After an audio recording of Sterling disparaging blacks became public in April, Silver banned Sterling for life, fined him $2.5 million and started the process to end the Sterlings' ownership of the team he purchased in 1981.
Sterling’s lawsuit calls the punishments “draconian” and alleges they were based on an “illicit” recording.
Late Thursday, Shelly Sterling agreed to sell the Clippers to Ballmer for an NBA-record $2 billion. An attorney for Donald Sterling, however, disputed Thursday that a sale could proceed without his client’s approval.
The Sterlings own the team jointly through the Sterling Family Trust. The trust is one of the plaintiffs in Friday’s lawsuit against the NBA and part of the settlement announced by the NBA.

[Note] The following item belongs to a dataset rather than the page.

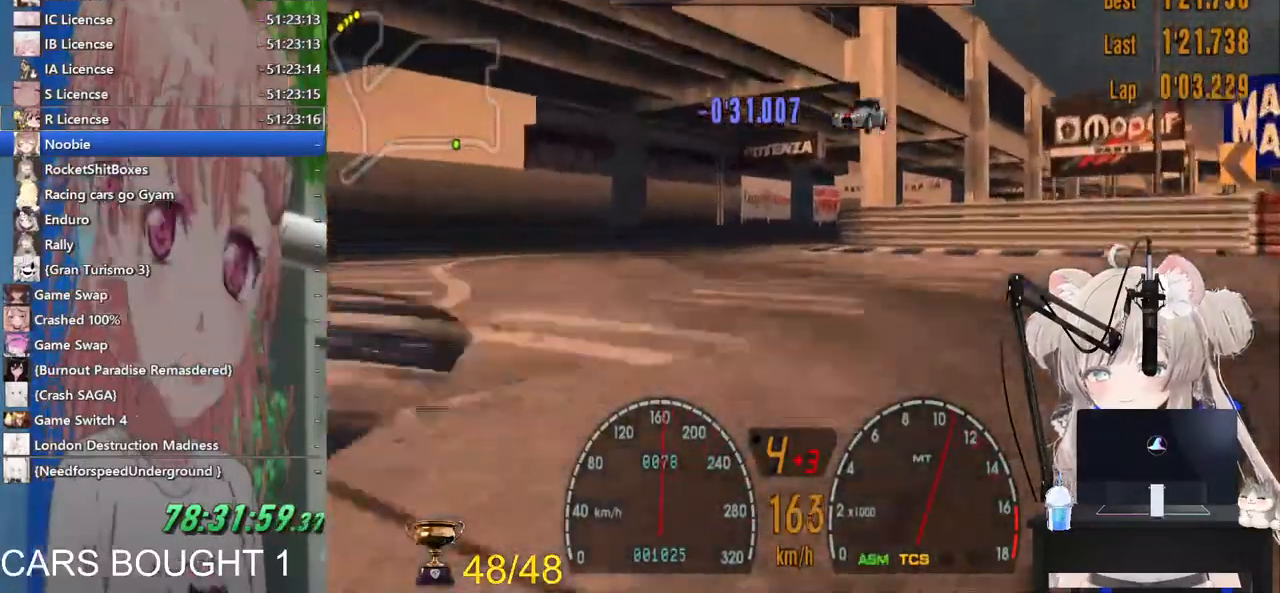
{"dt_ms": 500, "buttons": [], "left_stick": "up", "right_stick": "center"}
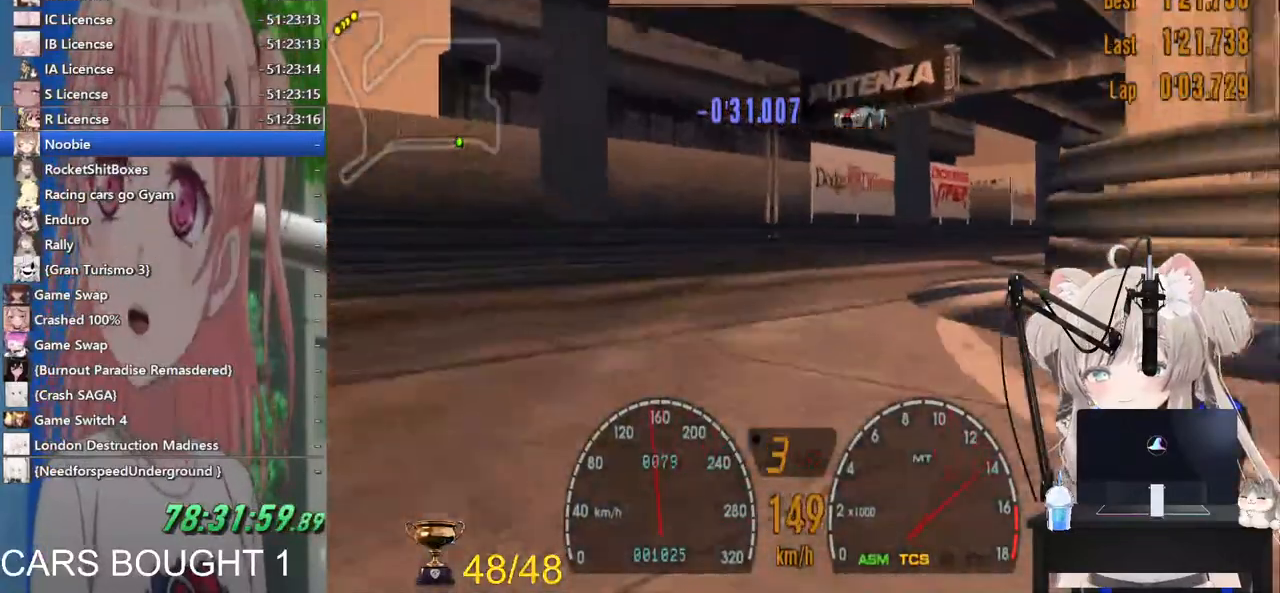
{"dt_ms": 500, "buttons": [], "left_stick": "up-right", "right_stick": "center", "events": [[433, "left_stick", "up-right"]]}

In Sterling’s 32-page response to the NBA’s charges, he claimed the recording was illegal and that he shouldn’t be punished for a private conversation. Sterling’s cover letter to the response hinted at litigation.
“Therefore, I have no alternative but to exercise my legal rights,” he wrote.
As part of the announced settlement, the NBA canceled the Board of Governors meeting scheduled for Tuesday to vote on terminating the Sterlings’ ownership.
Sterling’s attorney, Maxwell Blecher, represented the owner in litigation with the NBA when he moved the Clippers from San Diego to Los Angeles in 1984. The parties reached an out-of-court settlement in 1987 in which the Clippers remained in Los Angeles in exchange for $5.7 million, its share of expansion revenue from four new teams added to the league.